The Office of Attorney General argued that there were new circumstances, noting that the Court of Appeal had relieved Waldon’s trial counsel and declared that other matters could be considered after new counsel was appointed.

“These orders do not represent a relevant change in circumstances because they had no bearing on the issue to be reconsidered—whether Waldon was competent to validly waive his right to counsel and represent himself,” Liu wrote. “Moreover, when Waldon presented his second Faretta request, he did not claim there was any change in circumstances; he simply asked Judge Boyle to ignore the prior proceedings.”

The jurist added:

“By overturning Judge Zumwalt’s Faretta denial, the trial court deprived Waldon of two distinct protections afforded by her ruling: (1) protection of Waldon’s constitutional right to counsel after finding that Waldon had a mental disorder that prevented him from understanding the significance and consequences of waiving that right…; and (2) protection of Waldon’s right to a fair trial after a finding that he was unable to present a defense because of his mental impairment, a basis for denying self-representation within the judge’s discretion.”

Matters Not Considered

He continued:

Judge Boyle did not establish Waldon’s valid waiver of counsel before overturning Judge Zumwalt’s ruling, nor did he consider or address Waldon’s competence to present a defense.

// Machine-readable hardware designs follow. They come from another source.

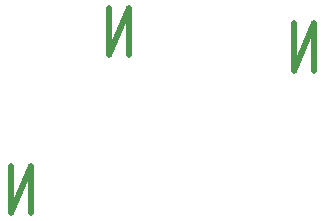
<source format=gbo>
G04 #@! TF.GenerationSoftware,KiCad,Pcbnew,(5.1.0-1548-g3fefe01d2)*
G04 #@! TF.CreationDate,2019-08-20T19:22:30-04:00*
G04 #@! TF.ProjectId,MotorcycleSpeedo,4d6f746f-7263-4796-936c-655370656564,rev?*
G04 #@! TF.SameCoordinates,Original*
G04 #@! TF.FileFunction,Legend,Bot*
G04 #@! TF.FilePolarity,Positive*
%FSLAX46Y46*%
G04 Gerber Fmt 4.6, Leading zero omitted, Abs format (unit mm)*
G04 Created by KiCad (PCBNEW (5.1.0-1548-g3fefe01d2)) date 2019-08-20 19:22:30*
%MOMM*%
%LPD*%
G04 APERTURE LIST*
%ADD10C,0.500000*%
G04 APERTURE END LIST*
D10*
X134757142Y-86124353D02*
X134757142Y-82124353D01*
X133042857Y-86124353D01*
X133042857Y-82124353D01*
X119057142Y-84809523D02*
X119057142Y-80809523D01*
X117342857Y-84809523D01*
X117342857Y-80809523D01*
X110757142Y-98161269D02*
X110757142Y-94161269D01*
X109042857Y-98161269D01*
X109042857Y-94161269D01*
M02*

</source>
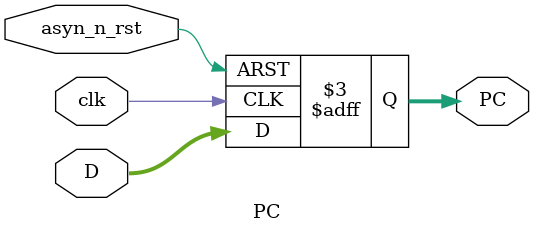
<source format=sv>
module PC(
input logic clk,
	input logic asyn_n_rst,
	input logic [31:0] D,
	output logic [31:0] PC
	);
	
	
	always_ff @(posedge clk or negedge asyn_n_rst) begin	
		if(!asyn_n_rst) PC <= 32'b0;
		else PC <= D;
	end
	
endmodule

</source>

The proceeding on Waldon’s second request therefore did not remedy the deprivation of counsel as the Attorney General suggests.”

These constitutional errors, Liu said, render the case not susceptible of analysis under the harmless error doctrine.

Boyle suddenly resigned as a judge as of the last day in 1989, returned to the District Attorney’s Office, and is now on inactive State Bar status. Waldon was tried in the courtroom of Judge David M Gill, convicted by a jury, and was sentenced by Gill, who remains on the bench.

The case is People v. Waldon, 2023 S.O.S. 264.